(Material provided Opens)
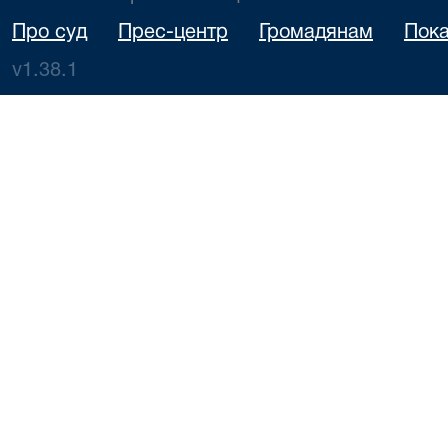
Про суд
Прес-центр
Громадянам
Пока
v1.38.1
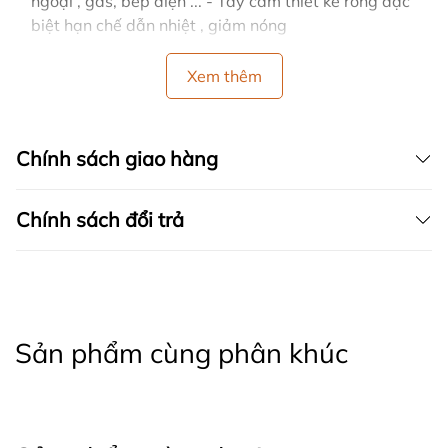
ngoại , gas, bếp điện ... - Tay cầm thiết kế rỗng đặc
biệt hạn chế dẫn nhiệt , giảm nóng
Xem thêm
Chính sách giao hàng
Chính sách đổi trả
Sản phẩm cùng phân khúc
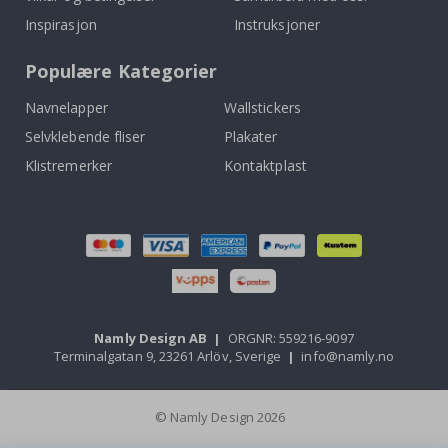
Inspirasjon
Instruksjoner
Populære Kategorier
Navnelapper
Wallstickers
Selvklebende fliser
Plakater
Klistremerker
Kontaktplast
Namly Design AB
|
ORGNR: 559216-9097
Terminalgatan 9, 23261 Arlöv, Sverige
|
info@namly.no
© Namly Design 2026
(Material provided Closes)
Prompt: Since only the text is needed, retype the data above exactly and omit the pictures.

Result of the exercise:
Про суд
Прес-центр
Громадянам
Пока
v1.38.1
ngoại , gas, bếp điện ... - Tay cầm thiết kế rỗng đặc
biệt hạn chế dẫn nhiệt , giảm nóng
Xem thêm
Chính sách giao hàng
Chính sách đổi trả
Sản phẩm cùng phân khúc
Inspirasjon
Instruksjoner
Populære Kategorier
Navnelapper
Wallstickers
Selvklebende fliser
Plakater
Klistremerker
Kontaktplast
Namly Design AB
|
ORGNR: 559216-9097
Terminalgatan 9, 23261 Arlöv, Sverige
|
info@namly.no
© Namly Design 2026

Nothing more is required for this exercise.